Potential Impact of Corona Crisis on America’s PE Sector
The current COVID recession is at its peak in the U.S. and the performance of the private equity sector matters a lot, in terms of the state of the country’s economy, and the financial condition of its big investors. The leveraged firms in the portfolios of the PE companies in the U.S. are seemingly vulnerable, and a lot depends on the fund managers in terms of utilizing the capital at their disposal.
With pandemic forcing a few PE firms in the U.S. to lay-off a certain percentage of employees to maintain the liquidity, private equity jobs do have taken a hit in the country, but the event has not resulted in some catastrophic impact on the economy. However, those (a small percentage of the country’s workforce) who have lost their jobs may need to wait until the economy revives, fully.
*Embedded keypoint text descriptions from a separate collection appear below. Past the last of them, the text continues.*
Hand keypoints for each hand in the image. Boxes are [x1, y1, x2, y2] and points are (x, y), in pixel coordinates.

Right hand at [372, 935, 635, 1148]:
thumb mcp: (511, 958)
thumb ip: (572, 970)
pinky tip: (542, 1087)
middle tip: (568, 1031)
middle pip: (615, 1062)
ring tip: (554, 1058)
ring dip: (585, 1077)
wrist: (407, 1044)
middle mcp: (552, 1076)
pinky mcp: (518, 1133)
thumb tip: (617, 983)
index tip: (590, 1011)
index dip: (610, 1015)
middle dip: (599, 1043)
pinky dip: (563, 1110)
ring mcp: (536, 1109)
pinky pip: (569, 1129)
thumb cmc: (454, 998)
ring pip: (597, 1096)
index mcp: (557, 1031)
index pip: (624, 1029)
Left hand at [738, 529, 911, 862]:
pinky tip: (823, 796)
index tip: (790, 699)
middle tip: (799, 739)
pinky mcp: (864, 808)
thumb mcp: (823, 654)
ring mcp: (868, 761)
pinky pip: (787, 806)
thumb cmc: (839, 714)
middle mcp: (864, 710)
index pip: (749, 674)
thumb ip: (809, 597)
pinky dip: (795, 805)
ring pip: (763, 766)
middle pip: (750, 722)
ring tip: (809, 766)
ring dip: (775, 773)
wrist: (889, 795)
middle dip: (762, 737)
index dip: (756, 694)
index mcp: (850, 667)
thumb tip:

PE in the U.S. is Stacked with Dry Powder, Amid the COVID-Led Economic Downturn
Despite the crisis widening its jaws, and swallowing businesses and industries, left, right, and center, PE, still, has been able to accumulate a whopping $1.6 trillion as a dry powder, which it can spend on cracking new investment deals. PE’s fate in the U.S. currently lies on its active investments, and the ROI they would generate out of them. Or else, the industry can lose the monetary gains, which they stockpiled from the dealmaking during the 2008 financial crisis.
Having Incurred Significant Losses in Q1, PE Seems Hopeful of the Future
Counting on the losses incurred by the private equity industry in the U.S. in the quarter one of 2020, the four of the largest PE firms (Apollo, Carlyle, KKR, and Blackstone) in the country recorded a consolidated loss of $90 billion, across their portfolios. Although, it sounds like a huge loss,, is merely 7% of the assets under their management, collectively. This showcases their capabilities to control the value of their assets, privately held. U.S. private equity shareholders are expecting a shining bright future of the said sector during Q3 & Q4, this year.